No more bleeding into joints with single-dose gene therapy for haemophilia B

29 Jan 2021 byElvira Manzano
No more bleeding into joints with single-dose gene therapy for haemophilia B

The gene therapy etranacogene dezaparvovec reduces bleeds in patients with moderate or severe haemophilia B after only one infusion, preliminary data from the HOPE-B study have shown.

There were clinically meaningful increases in factor IX production regardless of whether patients had anti-capsid neutralizing antibodies prior to therapy. An even greater finding was that nearly all patients discontinued use of factor IX replacement after receiving the single-dose treatment. [ASH 2020, abstract LBA-6]

“The results show functionally curative levels, which means that patients should no longer be bleeding into joints on a regular basis,” said Dr Steven Pipe, professor of paediatrics and pathology at University of Michigan in Ann Arbor, Michigan, US.  “The patients that I follow in this trial tell me that they don’t have to think about their haemophilia anymore. This is pretty transformative for patients.”

The HOPE-B trial is the first phase III study of  haemophilia B, with the largest cohort of gene therapy thus far, said Pipe.  Sixty-seven patients were enrolled in the study, with 54 patients receiving a single infusion of etranacogene dezaparvovec at a dose of 2 × 1013 genome copies/kg. Most patients had severe haemophilia B at the time of diagnosis, and half had previous hepatitis C infection.

Factor IX levels up in 26 weeks

Pipe said there was a “robust” factor IX expression by week 3 after infusion. Another good finding was that mean factor IX activity increased by 37.2 percent (±19.6) at 26-weeks of follow-up. This translates to a 36.01 percent (±19.69) increase from baseline factor IX levels (p< 0.0001).
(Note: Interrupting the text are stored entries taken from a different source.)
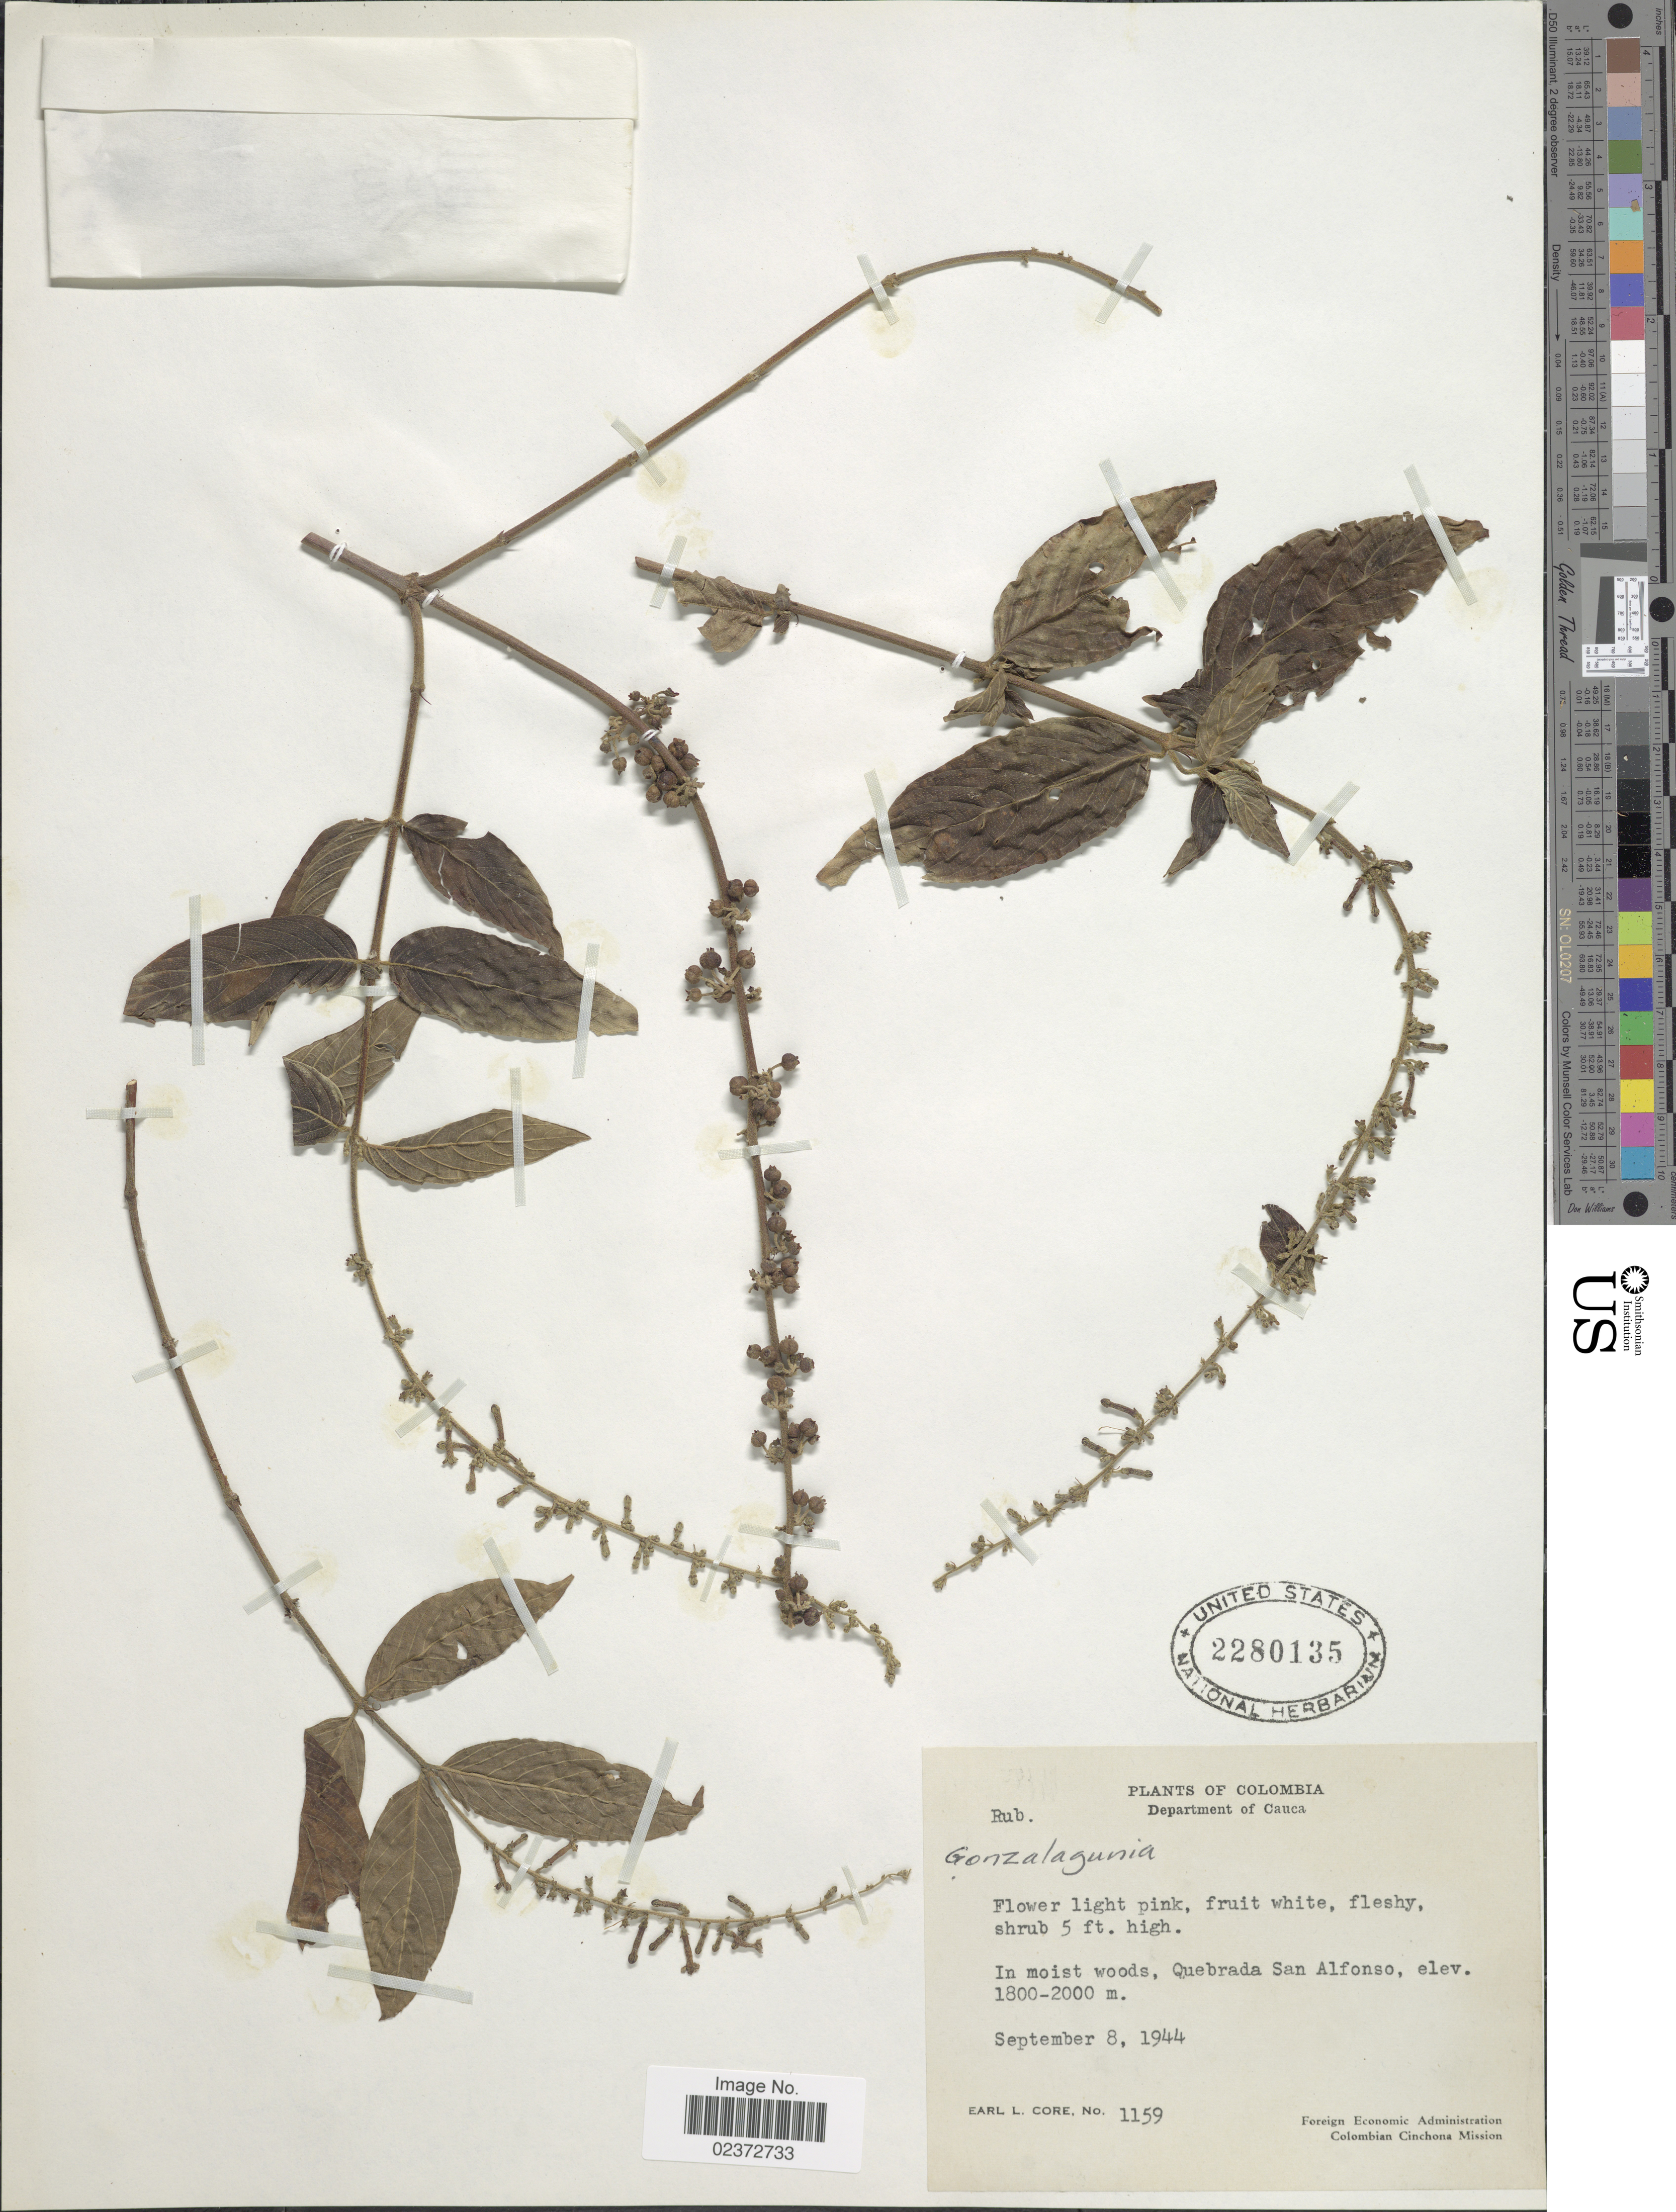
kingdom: Plantae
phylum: Tracheophyta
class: Magnoliopsida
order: Gentianales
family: Rubiaceae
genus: Gonzalagunia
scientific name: Gonzalagunia sp.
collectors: E. L. Core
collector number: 1159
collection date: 1944-09-08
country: Colombia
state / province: Cauca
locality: Quebrada San Alfonso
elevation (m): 1800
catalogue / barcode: US 2280135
At baseline, 23 patients had detectable neutralizing antibodies at a maximum titre of 3,212.3 and had good transduction after infusion. Pipe said this was good news as other AAV-mediated, liver-directed liver therapy studies had excluded patients with neutralizing antibodies.

There were 123 cumulative bleeding events in the lead-in period before therapy vs 21 cumulative bleeding events after therapy. Sixteen patients had no bleeding events during the lead-in period whereas 39 patients had no bleeding events after therapy.

Bleeding events decreased by 83 percent overall and bleeding requiring treatment decreased by 91 percent.

“Mean factor IX levels increased to near-normal levels by 26 weeks,” said Pipe. “Nearly all patients in the per-protocol population discontinued factor IX prophylaxis after therapy and remained prophylaxis-free at 26 weeks.”

The most common adverse events reported were  flu-like illness, headache, and increased alanine transaminase levels.

Great option for patients

The presence of neutralizing antibodies had no effect on factor IX expression. “It’s a game changer not to screen patients with neutralizing antibodies. But the biggest impact is that it provides patients with haemophilia B an effective choice at any point after their diagnosis,” Pipe emphasized.  

Commenting on the study, Dr Robert Brodsky from the Johns Hopkins University School of Medicine, Baltimore, Maryland, US, who is unaffiliated with HOPE-B, said the ability to have a single infusion that allows patients to forget about their haemophilia for a period is “the type of treatment that we have always been looking for.”

While acknowledging the need for longer-term follow-up, he said this single-dose gene therapy has practice-changing potential. “We should all be excited that there are now great options for patients with haemophilia.”